**Data:**
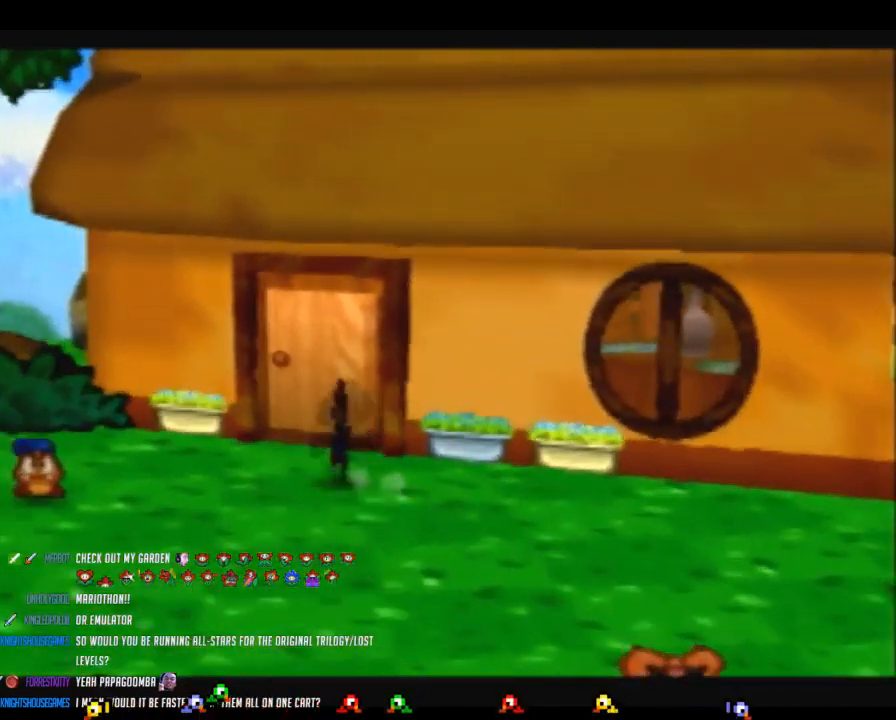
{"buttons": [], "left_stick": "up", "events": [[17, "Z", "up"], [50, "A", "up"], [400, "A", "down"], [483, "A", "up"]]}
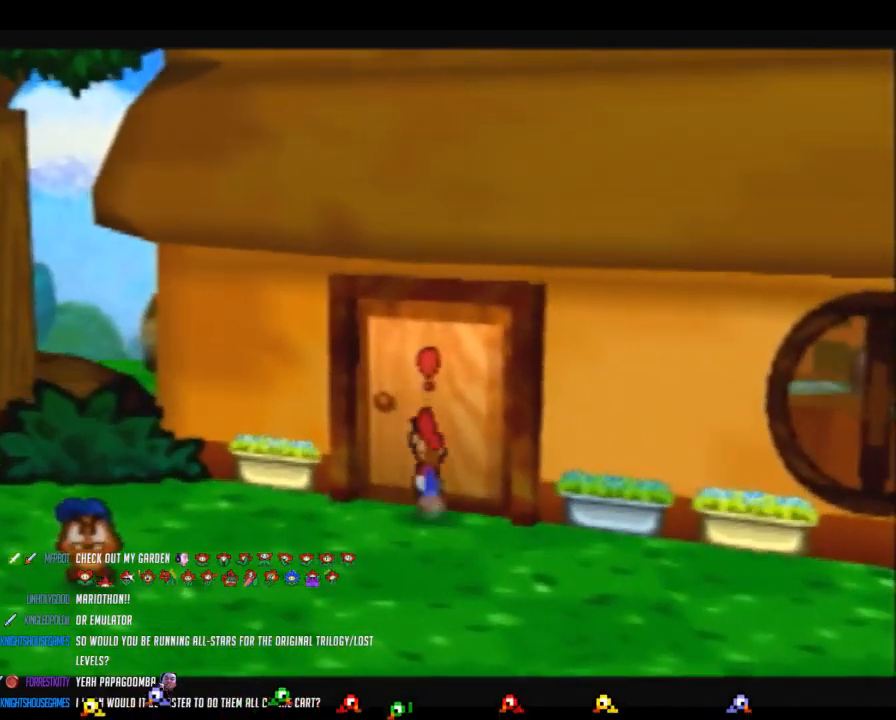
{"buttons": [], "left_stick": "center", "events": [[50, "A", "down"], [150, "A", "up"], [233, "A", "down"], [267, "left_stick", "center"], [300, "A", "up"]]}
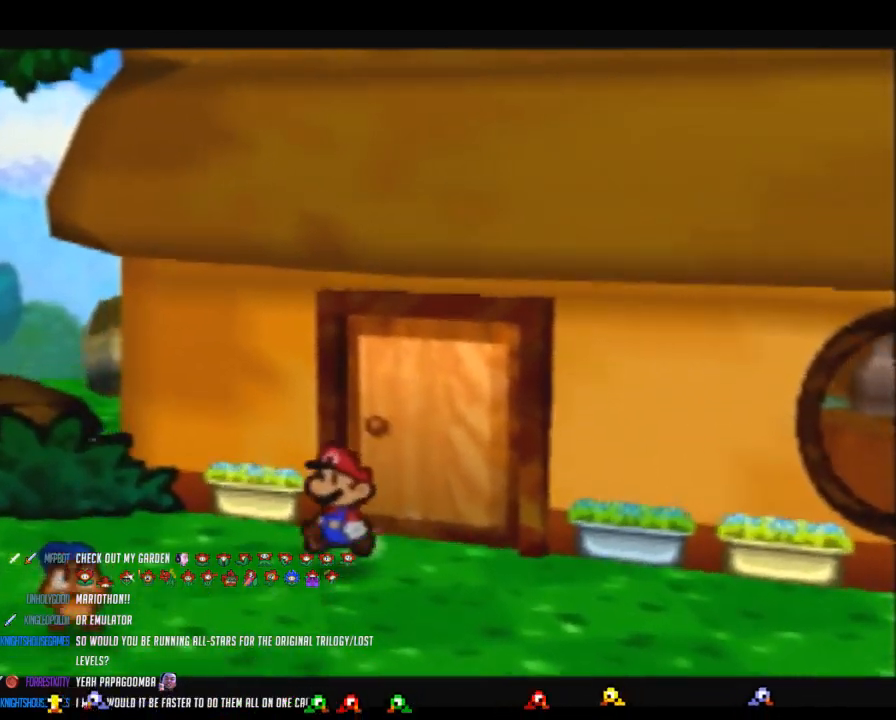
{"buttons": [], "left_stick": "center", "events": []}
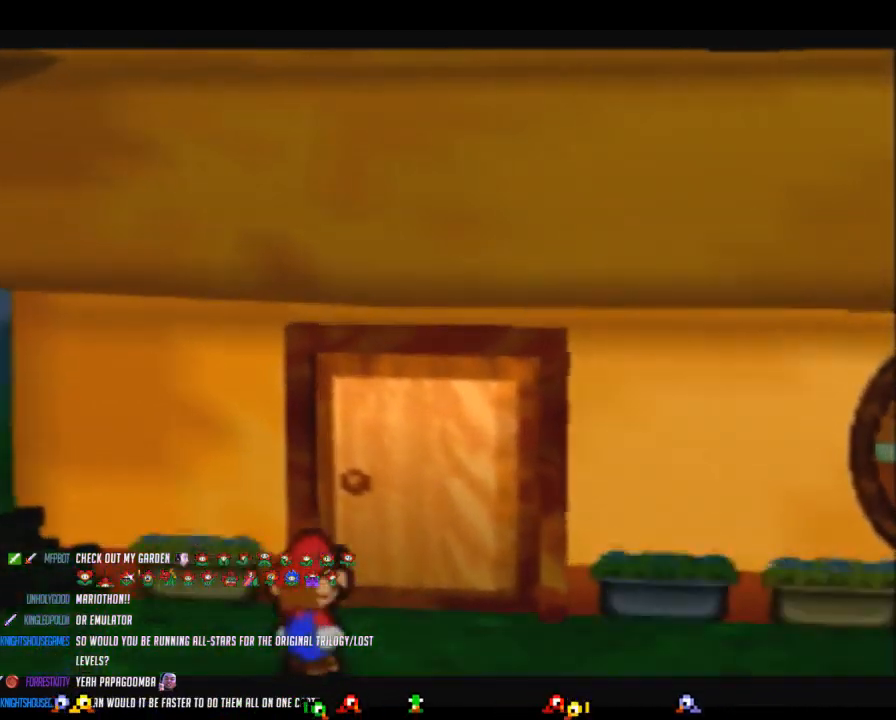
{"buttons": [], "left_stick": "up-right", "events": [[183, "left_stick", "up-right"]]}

**Task to complete:**
From the material above, print everything exactly except the pictures.

**Task output:**
{"buttons": [], "left_stick": "up", "events": [[17, "Z", "up"], [50, "A", "up"], [400, "A", "down"], [483, "A", "up"]]}
{"buttons": [], "left_stick": "center", "events": [[50, "A", "down"], [150, "A", "up"], [233, "A", "down"], [267, "left_stick", "center"], [300, "A", "up"]]}
{"buttons": [], "left_stick": "center", "events": []}
{"buttons": [], "left_stick": "up-right", "events": [[183, "left_stick", "up-right"]]}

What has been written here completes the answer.